Maurice served as the Assistant Conductor of the Dallas Symphony Orchestra under Fabio Luisi until the end of the 23/24 season, where he conducted notable performances including the world premiere of Mason Bates’s Philharmonia Fantastique and a concert version of Terence Blanchard’s Fire Shut Up in My Bones. He made his subscription debut in 2023, jumping in for Mo. Luisi on a program of Brahms, Antheil, and the world premiere of Jessie Montgomery’s Snapshots. Cohn was also a two-time Assistant Conductor at the Aspen Music Festival, where he led the world premiere of Peng-Peng Gong’s Late Bells for Concertante Piano and Orchestra with the Aspen Chamber Symphony.

Now, as Music Director of the West Virginia Symphony Orchestra, Cohn has quickly made his mark with artistic vision and community engagement. Appointed in June 2023, his tenure has included the orchestra’s first performances of works by Duke Ellington, Louise Farrenc, and Kurt Weill; a return to opera after its nearly 20-year absence with a semi-staged production of Carmen; and genre-crossing concerts through a collaboration with NPR’s Mountain Stage. Now in his third season, Cohn will direct a series of programs featuring soloists including Stephen Waarts, Hayoung Choi, and Barbara Nissman, among others. A significant highlight this season is a new commission by Gabriel Kahane, If love will not swing wide the gates, to be premiered by clarinetist Anthony McGill.

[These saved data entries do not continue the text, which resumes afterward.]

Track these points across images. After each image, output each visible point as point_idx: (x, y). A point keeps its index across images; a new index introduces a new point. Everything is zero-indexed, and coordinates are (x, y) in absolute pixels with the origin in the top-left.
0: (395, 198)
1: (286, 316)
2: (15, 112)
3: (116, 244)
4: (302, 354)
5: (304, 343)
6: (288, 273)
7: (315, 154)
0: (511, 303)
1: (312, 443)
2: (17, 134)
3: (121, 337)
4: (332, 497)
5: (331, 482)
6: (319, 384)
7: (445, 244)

Maurice is the recipient of the Robert J. Harth Conducting Prize and the Aspen Conducting Prize. He holds a Bachelor of Music in Cello Performance from Oberlin Conservatory and a Bachelor of Arts from Oberlin College, where he studied History and Mathematics. He received a Master of Music in Conducting from the Eastman School of Music.

Nicholas Canellakis
Cello

Nicholas Canellakis is one of today’s most sought-after and innovative cellists, whose career seamlessly blends traditional classical performance with boundary-pushing creative ventures. He performs internationally as a soloist and chamber musician and is also a composer/arranger, artistic curator, teacher, and filmmaker, with comedic digital content that has reached millions of views worldwide.

Recent highlights include concerto appearances with the Orlando, Virginia, Albany, Delaware, Stamford, Richardson, Lansing, and Bangor Symphonies, the Erie Philharmonic, The Orchestra Now, the New Haven Symphony as Artist-in-Residence, and the American Symphony Orchestra in Carnegie Hall. He tours extensively in recital throughout the U.S. with his longtime duo collaborator, pianist-composer Michael Stephen Brown.

A long-time artist of the Chamber Music Society of Lincoln Center, Canellakis appears regularly in Alice Tully Hall and on international tours, including at Wigmore Hall, the Louvre, the Seoul Arts Center, and the National Concert Halls of Shanghai and Taipei. He is also a frequent guest at leading festivals such as Santa Fe, Music@Menlo, Bridgehampton, La Jolla, Moab, Chamberfest Cleveland, and Rockport. As Artistic Director of Chamber Music Sedona in Arizona, he has revitalized the organization with dynamic programming, education initiatives, and community engagement.

An avid teacher, Canellakis is on the cello faculty of the Curtis Institute of Music in Philadelphia, his alma mater.

His latest album, b(romance), featuring original works and arrangements with pianist Michael Stephen Brown, was released on First Hand Records in 2023. Also active as a filmmaker and comedian, his short films My New Cello and the award-winning Thin Walls were screened at major festivals, while his comedic shorts have earned over 40 million views online.

A graduate of the Curtis Institute of Music and New England Conservatory, he studied with Orlando Cole, Peter Wiley, Paul Katz, and Madeleine Golz. He performs on an 1840 Jean-Baptiste Vuillaume cello.